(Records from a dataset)
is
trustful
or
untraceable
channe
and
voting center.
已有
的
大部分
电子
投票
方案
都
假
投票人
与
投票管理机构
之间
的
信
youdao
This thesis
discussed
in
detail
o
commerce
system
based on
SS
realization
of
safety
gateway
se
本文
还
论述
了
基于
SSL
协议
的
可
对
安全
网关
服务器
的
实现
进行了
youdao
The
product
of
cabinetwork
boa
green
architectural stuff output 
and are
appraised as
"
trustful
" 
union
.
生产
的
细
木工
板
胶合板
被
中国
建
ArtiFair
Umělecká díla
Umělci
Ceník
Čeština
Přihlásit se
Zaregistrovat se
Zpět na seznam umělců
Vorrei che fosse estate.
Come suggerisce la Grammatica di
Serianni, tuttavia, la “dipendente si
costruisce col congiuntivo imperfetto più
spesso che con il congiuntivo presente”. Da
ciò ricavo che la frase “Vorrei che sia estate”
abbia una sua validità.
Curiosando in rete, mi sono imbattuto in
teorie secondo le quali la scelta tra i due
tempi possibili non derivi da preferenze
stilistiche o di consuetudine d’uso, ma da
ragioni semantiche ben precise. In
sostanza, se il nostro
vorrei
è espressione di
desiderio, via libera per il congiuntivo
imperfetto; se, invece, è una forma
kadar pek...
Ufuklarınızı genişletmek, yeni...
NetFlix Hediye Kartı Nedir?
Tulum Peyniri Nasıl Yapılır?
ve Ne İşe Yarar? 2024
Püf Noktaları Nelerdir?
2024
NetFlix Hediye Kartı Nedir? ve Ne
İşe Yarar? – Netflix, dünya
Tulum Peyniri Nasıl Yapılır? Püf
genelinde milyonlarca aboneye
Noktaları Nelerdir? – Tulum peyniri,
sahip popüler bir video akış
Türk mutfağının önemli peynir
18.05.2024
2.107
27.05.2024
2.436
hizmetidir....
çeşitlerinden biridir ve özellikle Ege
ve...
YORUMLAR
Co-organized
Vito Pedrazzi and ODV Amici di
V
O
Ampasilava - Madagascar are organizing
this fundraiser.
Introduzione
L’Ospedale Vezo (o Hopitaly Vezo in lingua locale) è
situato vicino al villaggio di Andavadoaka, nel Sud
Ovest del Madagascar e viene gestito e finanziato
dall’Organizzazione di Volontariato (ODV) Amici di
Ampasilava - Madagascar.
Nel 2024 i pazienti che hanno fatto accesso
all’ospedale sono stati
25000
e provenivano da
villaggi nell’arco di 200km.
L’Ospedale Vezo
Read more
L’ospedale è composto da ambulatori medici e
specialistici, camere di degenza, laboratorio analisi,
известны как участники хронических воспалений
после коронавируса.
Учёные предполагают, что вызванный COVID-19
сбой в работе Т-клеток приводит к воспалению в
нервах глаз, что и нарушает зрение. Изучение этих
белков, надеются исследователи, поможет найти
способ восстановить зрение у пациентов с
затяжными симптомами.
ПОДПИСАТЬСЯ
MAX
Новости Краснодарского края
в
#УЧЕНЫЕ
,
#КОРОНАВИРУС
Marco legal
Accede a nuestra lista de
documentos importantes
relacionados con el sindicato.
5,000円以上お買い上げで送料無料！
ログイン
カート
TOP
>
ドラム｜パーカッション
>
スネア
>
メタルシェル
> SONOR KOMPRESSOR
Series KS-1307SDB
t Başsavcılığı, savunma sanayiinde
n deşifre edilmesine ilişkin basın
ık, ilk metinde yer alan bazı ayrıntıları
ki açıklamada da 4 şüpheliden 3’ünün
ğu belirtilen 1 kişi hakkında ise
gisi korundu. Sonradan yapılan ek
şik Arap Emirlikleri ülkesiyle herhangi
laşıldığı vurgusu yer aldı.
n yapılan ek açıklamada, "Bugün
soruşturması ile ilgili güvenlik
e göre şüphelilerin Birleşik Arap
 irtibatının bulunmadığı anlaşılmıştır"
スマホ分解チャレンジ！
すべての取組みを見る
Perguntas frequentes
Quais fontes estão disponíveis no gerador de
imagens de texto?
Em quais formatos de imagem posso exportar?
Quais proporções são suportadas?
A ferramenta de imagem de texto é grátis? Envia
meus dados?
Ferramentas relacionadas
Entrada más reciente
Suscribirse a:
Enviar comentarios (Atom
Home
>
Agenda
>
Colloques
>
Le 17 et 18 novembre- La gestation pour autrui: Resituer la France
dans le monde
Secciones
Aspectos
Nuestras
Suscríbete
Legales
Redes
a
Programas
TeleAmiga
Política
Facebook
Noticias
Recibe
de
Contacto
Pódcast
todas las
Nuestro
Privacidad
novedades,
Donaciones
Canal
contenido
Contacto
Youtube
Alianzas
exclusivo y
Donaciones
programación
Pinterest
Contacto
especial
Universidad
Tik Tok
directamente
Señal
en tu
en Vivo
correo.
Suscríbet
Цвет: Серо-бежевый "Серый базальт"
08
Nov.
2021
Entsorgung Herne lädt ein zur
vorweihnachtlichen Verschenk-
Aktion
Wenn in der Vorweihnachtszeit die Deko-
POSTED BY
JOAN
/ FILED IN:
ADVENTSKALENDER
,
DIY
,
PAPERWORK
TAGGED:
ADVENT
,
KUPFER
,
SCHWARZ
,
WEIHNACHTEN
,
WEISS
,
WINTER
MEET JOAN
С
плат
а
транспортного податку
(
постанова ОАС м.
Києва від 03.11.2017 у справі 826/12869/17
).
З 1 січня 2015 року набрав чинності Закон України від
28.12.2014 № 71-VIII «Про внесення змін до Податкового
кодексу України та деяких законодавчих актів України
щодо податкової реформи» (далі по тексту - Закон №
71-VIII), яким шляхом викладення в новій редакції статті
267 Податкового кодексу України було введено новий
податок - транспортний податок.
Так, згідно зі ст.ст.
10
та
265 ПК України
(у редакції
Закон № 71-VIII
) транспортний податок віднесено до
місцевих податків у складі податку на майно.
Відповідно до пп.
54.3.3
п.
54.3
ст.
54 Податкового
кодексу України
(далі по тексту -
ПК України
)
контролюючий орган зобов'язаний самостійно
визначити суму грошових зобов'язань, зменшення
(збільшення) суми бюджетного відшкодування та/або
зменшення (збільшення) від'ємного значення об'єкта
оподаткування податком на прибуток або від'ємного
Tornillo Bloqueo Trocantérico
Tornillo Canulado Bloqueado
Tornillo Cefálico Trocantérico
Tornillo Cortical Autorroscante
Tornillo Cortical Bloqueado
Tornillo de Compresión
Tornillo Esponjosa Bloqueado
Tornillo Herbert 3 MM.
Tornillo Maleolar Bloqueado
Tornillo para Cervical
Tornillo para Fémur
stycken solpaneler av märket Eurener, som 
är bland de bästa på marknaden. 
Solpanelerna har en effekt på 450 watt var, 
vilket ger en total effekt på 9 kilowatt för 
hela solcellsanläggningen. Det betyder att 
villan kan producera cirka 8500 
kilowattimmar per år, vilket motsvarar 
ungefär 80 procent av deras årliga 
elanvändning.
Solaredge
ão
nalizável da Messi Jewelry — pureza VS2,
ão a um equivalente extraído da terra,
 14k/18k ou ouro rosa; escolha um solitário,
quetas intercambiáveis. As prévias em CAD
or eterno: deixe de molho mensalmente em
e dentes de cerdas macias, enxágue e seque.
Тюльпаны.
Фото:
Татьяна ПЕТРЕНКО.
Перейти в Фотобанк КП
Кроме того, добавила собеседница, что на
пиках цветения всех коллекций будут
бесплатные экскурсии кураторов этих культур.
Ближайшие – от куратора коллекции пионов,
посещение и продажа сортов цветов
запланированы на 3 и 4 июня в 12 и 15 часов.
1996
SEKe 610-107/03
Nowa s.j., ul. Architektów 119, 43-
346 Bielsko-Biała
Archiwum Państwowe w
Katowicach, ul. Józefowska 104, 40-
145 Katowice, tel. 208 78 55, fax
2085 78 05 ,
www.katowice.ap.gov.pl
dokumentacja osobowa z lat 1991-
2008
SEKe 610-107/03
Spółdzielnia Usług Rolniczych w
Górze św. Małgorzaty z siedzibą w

**Problem details:** Among the lines above, find those holding "тексту" and copy each one.

**Your solution:**
щодо податкової реформи» (далі по тексту - Закон №
(далі по тексту -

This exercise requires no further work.